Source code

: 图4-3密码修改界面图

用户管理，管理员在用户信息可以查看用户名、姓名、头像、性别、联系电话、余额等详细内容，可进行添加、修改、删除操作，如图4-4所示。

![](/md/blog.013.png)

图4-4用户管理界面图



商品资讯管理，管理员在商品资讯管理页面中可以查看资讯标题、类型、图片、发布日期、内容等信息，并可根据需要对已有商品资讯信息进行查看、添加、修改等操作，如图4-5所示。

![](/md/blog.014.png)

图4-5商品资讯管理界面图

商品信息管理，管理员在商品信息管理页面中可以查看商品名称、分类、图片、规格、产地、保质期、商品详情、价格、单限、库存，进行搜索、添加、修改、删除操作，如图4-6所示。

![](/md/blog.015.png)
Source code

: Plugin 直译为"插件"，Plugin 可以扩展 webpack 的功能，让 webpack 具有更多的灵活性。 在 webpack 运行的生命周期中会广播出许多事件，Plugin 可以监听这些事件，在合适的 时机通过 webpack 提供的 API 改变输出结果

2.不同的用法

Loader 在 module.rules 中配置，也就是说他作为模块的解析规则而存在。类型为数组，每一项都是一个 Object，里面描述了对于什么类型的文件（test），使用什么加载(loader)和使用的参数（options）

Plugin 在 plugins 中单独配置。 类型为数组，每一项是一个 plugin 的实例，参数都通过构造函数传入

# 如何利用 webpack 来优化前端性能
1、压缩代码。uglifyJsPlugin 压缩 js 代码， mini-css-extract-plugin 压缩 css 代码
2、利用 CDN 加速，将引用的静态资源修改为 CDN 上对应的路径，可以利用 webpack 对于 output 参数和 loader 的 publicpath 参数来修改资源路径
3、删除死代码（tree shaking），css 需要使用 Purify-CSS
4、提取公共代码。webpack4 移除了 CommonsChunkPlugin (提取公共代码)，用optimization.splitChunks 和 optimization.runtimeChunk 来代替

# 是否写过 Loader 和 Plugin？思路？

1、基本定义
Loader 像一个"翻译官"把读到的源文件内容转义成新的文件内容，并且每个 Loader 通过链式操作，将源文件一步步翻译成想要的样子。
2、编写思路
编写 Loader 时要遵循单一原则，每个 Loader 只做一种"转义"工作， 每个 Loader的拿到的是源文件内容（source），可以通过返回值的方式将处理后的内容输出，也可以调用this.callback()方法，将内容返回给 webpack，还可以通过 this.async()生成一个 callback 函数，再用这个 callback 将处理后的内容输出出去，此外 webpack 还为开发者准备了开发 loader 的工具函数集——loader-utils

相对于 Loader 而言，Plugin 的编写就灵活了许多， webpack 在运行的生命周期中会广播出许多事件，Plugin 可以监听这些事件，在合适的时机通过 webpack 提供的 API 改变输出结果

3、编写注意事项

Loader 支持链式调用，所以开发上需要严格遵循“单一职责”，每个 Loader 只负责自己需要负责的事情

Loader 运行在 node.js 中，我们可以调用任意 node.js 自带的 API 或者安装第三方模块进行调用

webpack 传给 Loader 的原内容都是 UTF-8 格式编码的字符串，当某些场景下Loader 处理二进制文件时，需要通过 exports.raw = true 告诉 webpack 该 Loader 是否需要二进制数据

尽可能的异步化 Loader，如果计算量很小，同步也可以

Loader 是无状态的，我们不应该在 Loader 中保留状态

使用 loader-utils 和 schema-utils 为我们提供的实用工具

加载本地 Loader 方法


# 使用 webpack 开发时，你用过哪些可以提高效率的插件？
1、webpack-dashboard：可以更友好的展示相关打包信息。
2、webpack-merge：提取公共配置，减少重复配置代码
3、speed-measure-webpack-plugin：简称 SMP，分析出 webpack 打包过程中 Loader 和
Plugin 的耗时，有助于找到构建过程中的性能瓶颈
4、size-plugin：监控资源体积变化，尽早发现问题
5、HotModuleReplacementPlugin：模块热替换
● ● ● ● ● ● ●
**PROBLEM DESCRIPTION:** Retype every entry above word for word, keeping each line, symbol, and blank line unchanged.

**ANSWER SPACE:**
Source code

: 图4-3密码修改界面图

用户管理，管理员在用户信息可以查看用户名、姓名、头像、性别、联系电话、余额等详细内容，可进行添加、修改、删除操作，如图4-4所示。

![](/md/blog.013.png)

图4-4用户管理界面图



商品资讯管理，管理员在商品资讯管理页面中可以查看资讯标题、类型、图片、发布日期、内容等信息，并可根据需要对已有商品资讯信息进行查看、添加、修改等操作，如图4-5所示。

![](/md/blog.014.png)

图4-5商品资讯管理界面图

商品信息管理，管理员在商品信息管理页面中可以查看商品名称、分类、图片、规格、产地、保质期、商品详情、价格、单限、库存，进行搜索、添加、修改、删除操作，如图4-6所示。

![](/md/blog.015.png)
Source code

: Plugin 直译为"插件"，Plugin 可以扩展 webpack 的功能，让 webpack 具有更多的灵活性。 在 webpack 运行的生命周期中会广播出许多事件，Plugin 可以监听这些事件，在合适的 时机通过 webpack 提供的 API 改变输出结果

2.不同的用法

Loader 在 module.rules 中配置，也就是说他作为模块的解析规则而存在。类型为数组，每一项都是一个 Object，里面描述了对于什么类型的文件（test），使用什么加载(loader)和使用的参数（options）

Plugin 在 plugins 中单独配置。 类型为数组，每一项是一个 plugin 的实例，参数都通过构造函数传入

# 如何利用 webpack 来优化前端性能
1、压缩代码。uglifyJsPlugin 压缩 js 代码， mini-css-extract-plugin 压缩 css 代码
2、利用 CDN 加速，将引用的静态资源修改为 CDN 上对应的路径，可以利用 webpack 对于 output 参数和 loader 的 publicpath 参数来修改资源路径
3、删除死代码（tree shaking），css 需要使用 Purify-CSS
4、提取公共代码。webpack4 移除了 CommonsChunkPlugin (提取公共代码)，用optimization.splitChunks 和 optimization.runtimeChunk 来代替

# 是否写过 Loader 和 Plugin？思路？

1、基本定义
Loader 像一个"翻译官"把读到的源文件内容转义成新的文件内容，并且每个 Loader 通过链式操作，将源文件一步步翻译成想要的样子。
2、编写思路
编写 Loader 时要遵循单一原则，每个 Loader 只做一种"转义"工作， 每个 Loader的拿到的是源文件内容（source），可以通过返回值的方式将处理后的内容输出，也可以调用this.callback()方法，将内容返回给 webpack，还可以通过 this.async()生成一个 callback 函数，再用这个 callback 将处理后的内容输出出去，此外 webpack 还为开发者准备了开发 loader 的工具函数集——loader-utils

相对于 Loader 而言，Plugin 的编写就灵活了许多， webpack 在运行的生命周期中会广播出许多事件，Plugin 可以监听这些事件，在合适的时机通过 webpack 提供的 API 改变输出结果

3、编写注意事项

Loader 支持链式调用，所以开发上需要严格遵循“单一职责”，每个 Loader 只负责自己需要负责的事情

Loader 运行在 node.js 中，我们可以调用任意 node.js 自带的 API 或者安装第三方模块进行调用

webpack 传给 Loader 的原内容都是 UTF-8 格式编码的字符串，当某些场景下Loader 处理二进制文件时，需要通过 exports.raw = true 告诉 webpack 该 Loader 是否需要二进制数据

尽可能的异步化 Loader，如果计算量很小，同步也可以

Loader 是无状态的，我们不应该在 Loader 中保留状态

使用 loader-utils 和 schema-utils 为我们提供的实用工具

加载本地 Loader 方法


# 使用 webpack 开发时，你用过哪些可以提高效率的插件？
1、webpack-dashboard：可以更友好的展示相关打包信息。
2、webpack-merge：提取公共配置，减少重复配置代码
3、speed-measure-webpack-plugin：简称 SMP，分析出 webpack 打包过程中 Loader 和
Plugin 的耗时，有助于找到构建过程中的性能瓶颈
4、size-plugin：监控资源体积变化，尽早发现问题
5、HotModuleReplacementPlugin：模块热替换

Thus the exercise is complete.